> **Task prompt**
Find "BEOGRAD PLUS" and "Zemunska bajka 2025/26. – Veliki trg" in the records below. Copy the lines holding them and every line between, exactly, and no others.
**** Study material
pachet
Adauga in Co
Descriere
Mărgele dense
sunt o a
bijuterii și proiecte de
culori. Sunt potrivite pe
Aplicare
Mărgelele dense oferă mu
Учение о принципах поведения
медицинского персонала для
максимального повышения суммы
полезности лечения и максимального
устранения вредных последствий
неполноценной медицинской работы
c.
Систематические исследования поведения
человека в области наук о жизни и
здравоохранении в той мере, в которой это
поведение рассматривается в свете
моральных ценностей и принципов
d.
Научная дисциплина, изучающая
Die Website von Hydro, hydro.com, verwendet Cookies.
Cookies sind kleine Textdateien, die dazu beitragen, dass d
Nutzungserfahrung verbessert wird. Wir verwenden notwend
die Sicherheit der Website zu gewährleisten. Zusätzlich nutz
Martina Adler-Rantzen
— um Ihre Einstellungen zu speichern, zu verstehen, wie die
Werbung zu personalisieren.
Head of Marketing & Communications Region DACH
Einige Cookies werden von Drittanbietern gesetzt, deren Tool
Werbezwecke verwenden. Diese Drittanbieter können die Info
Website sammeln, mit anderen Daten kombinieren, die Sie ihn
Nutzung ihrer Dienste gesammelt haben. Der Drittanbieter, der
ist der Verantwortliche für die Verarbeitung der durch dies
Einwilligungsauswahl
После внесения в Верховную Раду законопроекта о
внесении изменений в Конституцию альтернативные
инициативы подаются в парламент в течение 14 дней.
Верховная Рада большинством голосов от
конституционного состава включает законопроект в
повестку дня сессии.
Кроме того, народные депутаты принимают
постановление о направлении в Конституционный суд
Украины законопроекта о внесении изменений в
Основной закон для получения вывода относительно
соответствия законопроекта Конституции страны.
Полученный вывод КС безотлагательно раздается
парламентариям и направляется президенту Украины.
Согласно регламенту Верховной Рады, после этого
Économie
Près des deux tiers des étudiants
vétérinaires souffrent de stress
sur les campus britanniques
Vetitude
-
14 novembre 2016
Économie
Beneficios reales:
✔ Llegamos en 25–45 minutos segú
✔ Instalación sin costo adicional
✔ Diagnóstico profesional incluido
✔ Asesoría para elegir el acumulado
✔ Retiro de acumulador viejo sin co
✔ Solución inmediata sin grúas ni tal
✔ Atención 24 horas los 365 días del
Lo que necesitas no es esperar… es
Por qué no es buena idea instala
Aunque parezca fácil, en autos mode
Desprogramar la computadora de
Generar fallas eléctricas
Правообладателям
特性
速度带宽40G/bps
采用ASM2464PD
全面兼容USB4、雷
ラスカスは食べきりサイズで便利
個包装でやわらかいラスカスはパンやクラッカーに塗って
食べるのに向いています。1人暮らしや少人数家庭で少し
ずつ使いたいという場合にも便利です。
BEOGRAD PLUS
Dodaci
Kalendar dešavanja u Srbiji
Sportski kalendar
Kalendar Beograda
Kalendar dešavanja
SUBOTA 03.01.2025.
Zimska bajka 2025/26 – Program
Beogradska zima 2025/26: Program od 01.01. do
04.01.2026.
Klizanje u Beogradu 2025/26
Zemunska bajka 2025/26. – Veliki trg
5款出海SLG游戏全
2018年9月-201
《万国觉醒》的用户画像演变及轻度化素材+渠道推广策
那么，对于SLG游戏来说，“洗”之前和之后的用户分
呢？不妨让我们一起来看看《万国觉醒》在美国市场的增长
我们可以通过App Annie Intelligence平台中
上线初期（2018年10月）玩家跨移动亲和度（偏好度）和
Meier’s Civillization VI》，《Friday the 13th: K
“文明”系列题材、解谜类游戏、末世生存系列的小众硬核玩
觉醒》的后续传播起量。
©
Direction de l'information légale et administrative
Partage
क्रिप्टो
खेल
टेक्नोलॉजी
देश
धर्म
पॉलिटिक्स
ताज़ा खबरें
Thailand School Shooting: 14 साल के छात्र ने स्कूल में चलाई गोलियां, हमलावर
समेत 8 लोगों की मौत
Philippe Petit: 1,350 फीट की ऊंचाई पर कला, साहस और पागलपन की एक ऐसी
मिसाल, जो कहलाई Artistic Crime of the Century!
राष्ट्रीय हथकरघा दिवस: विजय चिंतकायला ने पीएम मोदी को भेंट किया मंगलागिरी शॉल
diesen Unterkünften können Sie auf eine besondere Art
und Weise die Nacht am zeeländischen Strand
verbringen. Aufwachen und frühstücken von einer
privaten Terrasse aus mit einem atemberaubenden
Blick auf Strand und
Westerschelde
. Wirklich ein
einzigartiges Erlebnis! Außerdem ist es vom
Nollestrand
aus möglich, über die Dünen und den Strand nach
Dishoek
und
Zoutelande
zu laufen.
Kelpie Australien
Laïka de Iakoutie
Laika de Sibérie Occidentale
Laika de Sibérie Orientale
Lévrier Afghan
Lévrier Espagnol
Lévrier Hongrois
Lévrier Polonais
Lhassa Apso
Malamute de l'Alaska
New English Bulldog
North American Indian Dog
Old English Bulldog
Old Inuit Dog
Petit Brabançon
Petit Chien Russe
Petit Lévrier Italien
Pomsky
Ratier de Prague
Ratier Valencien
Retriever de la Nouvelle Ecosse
********
> **Written answer**
BEOGRAD PLUS
Dodaci
Kalendar dešavanja u Srbiji
Sportski kalendar
Kalendar Beograda
Kalendar dešavanja
SUBOTA 03.01.2025.
Zimska bajka 2025/26 – Program
Beogradska zima 2025/26: Program od 01.01. do
04.01.2026.
Klizanje u Beogradu 2025/26
Zemunska bajka 2025/26. – Veliki trg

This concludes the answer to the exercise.